Face au CTEK MXS 5.0, l'écart se joue sur la polyvalence : le Genius10 gère le 6 V et le lithium LiFePO4, deux usages que le CTEK ignore complètement, pour un courant deux fois supérieur. Le CTEK conserve un avantage net sur la durée de garantie, 5 ans contre 3, un critère qui compte réellement sur un appareil pensé pour durer une décennie ou plus dans un garage. Le choix entre ces trois appareils tient donc moins à la marque qu'à l'usage réel : gros volume et chimies variées pour le Genius10, entretien ponctuel d'une seule petite batterie pour le Genius5, fidélité à une durée de garantie longue pour le CTEK.
À qui s'adresse le Genius10, et à qui il ne convient pas
Le Genius10 s'adresse à qui doit charger ou entretenir des batteries de taille moyenne à grande : 4x4, camping-car, bateau, tracteur de jardin ou véhicule équipé d'une grosse batterie de servitude. Sa compatibilité lithium LiFePO4 en fait aussi un choix pertinent pour une conversion récente d'une batterie de loisir, du plomb vers le lithium, sans changer de chargeur.
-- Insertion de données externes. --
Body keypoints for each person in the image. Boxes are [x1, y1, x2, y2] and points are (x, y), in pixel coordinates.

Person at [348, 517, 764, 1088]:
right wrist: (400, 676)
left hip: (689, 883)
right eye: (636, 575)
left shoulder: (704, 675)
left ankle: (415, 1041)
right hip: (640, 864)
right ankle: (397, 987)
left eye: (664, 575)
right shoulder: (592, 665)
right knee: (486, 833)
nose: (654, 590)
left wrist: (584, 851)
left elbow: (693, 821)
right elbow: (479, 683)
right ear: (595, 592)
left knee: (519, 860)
Il convient moins bien à qui n'a qu'une petite batterie de moto, de quad ou de matériel de jardin sous 20 Ah : le courant fixe de 10 A y est surdimensionné, et le Genius5, ou un modèle encore plus petit de la même gamme, fera un travail plus adapté, pour un prix inférieur.
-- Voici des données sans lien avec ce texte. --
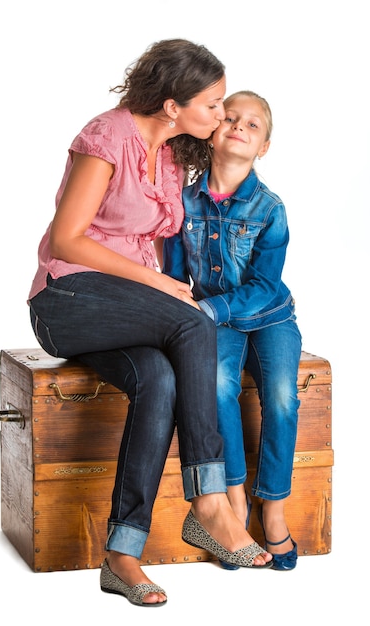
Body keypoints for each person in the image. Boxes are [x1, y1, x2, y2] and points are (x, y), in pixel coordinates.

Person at [27, 45, 273, 608]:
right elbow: (67, 239)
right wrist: (156, 284)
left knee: (159, 379)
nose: (220, 113)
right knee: (191, 323)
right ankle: (210, 501)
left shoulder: (170, 153)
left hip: (121, 308)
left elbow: (229, 176)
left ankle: (122, 554)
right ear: (171, 105)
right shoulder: (108, 136)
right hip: (65, 299)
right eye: (212, 105)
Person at [163, 90, 302, 572]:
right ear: (213, 132)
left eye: (254, 125)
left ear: (262, 147)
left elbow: (265, 285)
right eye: (231, 117)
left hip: (270, 318)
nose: (240, 126)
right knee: (217, 388)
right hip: (210, 321)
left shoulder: (270, 208)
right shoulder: (183, 201)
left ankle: (276, 508)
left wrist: (208, 309)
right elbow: (176, 274)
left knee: (283, 396)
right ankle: (235, 502)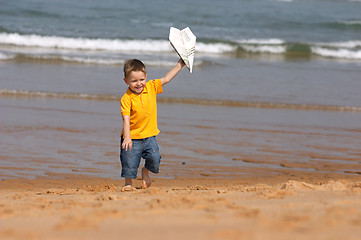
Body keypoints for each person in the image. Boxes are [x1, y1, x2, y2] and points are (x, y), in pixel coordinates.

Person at [120, 58, 185, 191]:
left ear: (146, 77)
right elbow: (126, 119)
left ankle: (145, 172)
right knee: (129, 161)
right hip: (132, 137)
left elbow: (166, 78)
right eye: (134, 81)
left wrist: (180, 64)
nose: (139, 84)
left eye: (141, 80)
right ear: (126, 81)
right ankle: (128, 184)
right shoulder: (126, 98)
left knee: (155, 158)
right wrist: (127, 137)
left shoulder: (151, 87)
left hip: (150, 136)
Sur un bateau ou une caravane équipés de deux batteries distinctes, service et démarrage, le Genius10 reste un modèle mono-sortie : il faut débrancher puis reconnecter d'une batterie à l'autre. Noco propose par ailleurs des versions multi-bancs de sa gamme Genius pour ce cas de figure précis, mais le Genius10 lui-même n'en fait pas partie.
Le prix d'achat, plus élevé que celui du Genius5, se justifie surtout par cet usage sur de grosses capacités : l'acquitter pour une seule petite batterie de moto revient à payer une polyvalence dont on ne se sert jamais.
Pour qui possède plusieurs véhicules de tailles différentes à entretenir en même temps, la question se pose différemment : soit un Genius10 unique pour les grosses batteries, complété d'un modèle plus petit pour les autres, soit un choix par défaut sur le format le plus exigeant du parc, quitte à être volontairement surdimensionné sur le reste.